• **What is needed**
Take the line that has "#17, status: Backlog -> Geblokkeerd" in it and every line after it to the end of the entries, and reproduce them exactly.
--- Data shown Enclosed Below ---
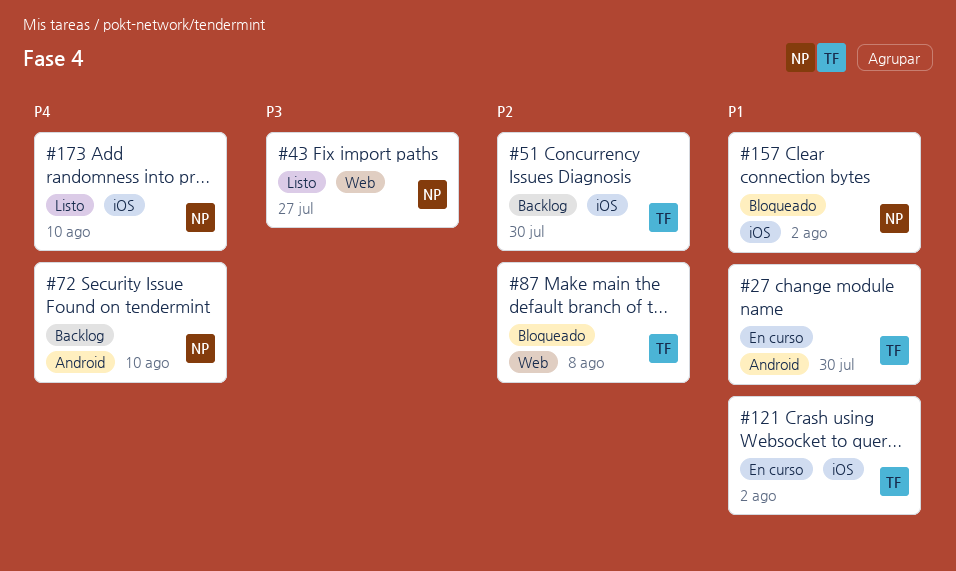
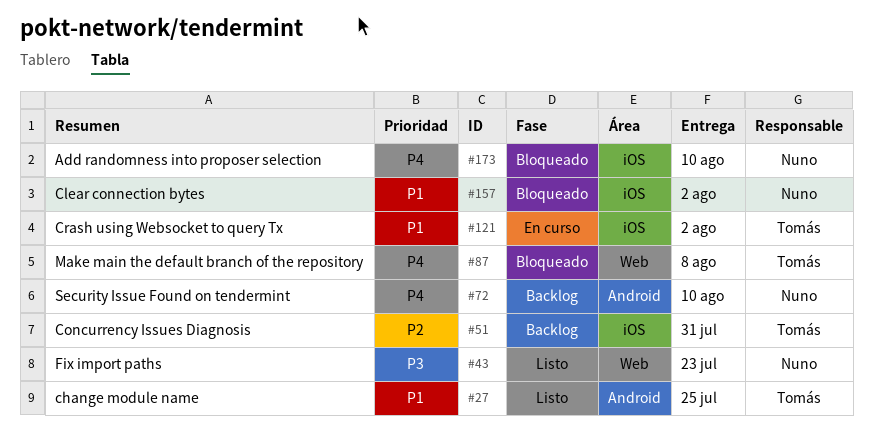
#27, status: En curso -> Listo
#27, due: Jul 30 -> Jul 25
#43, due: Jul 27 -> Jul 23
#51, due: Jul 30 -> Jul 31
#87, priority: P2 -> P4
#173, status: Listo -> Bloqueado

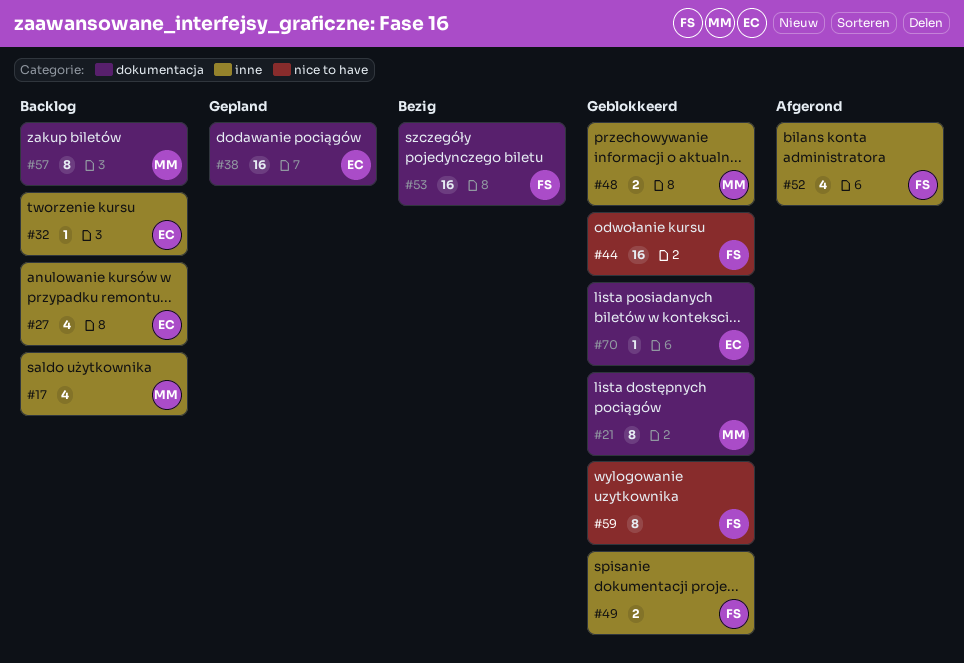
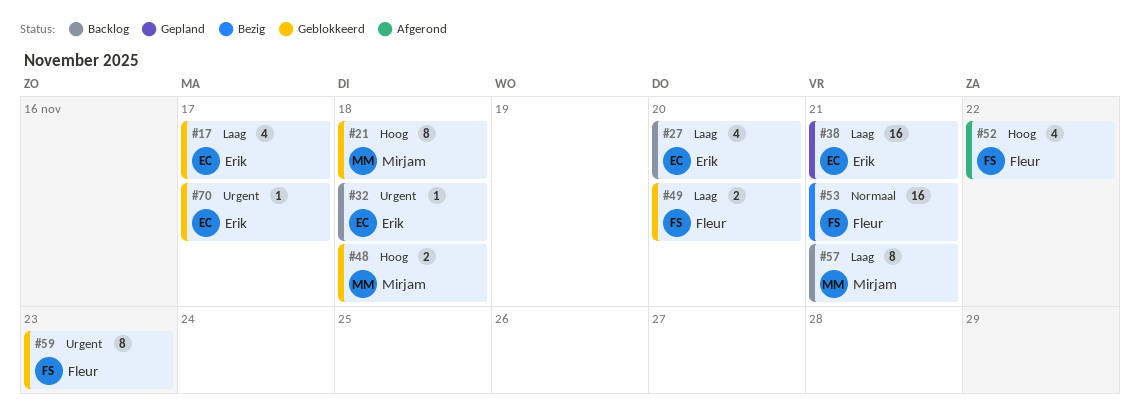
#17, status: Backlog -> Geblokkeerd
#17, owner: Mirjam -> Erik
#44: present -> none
--- End of Enclosed Data shown ---
• **Exercise response**
#17, status: Backlog -> Geblokkeerd
#17, owner: Mirjam -> Erik
#44: present -> none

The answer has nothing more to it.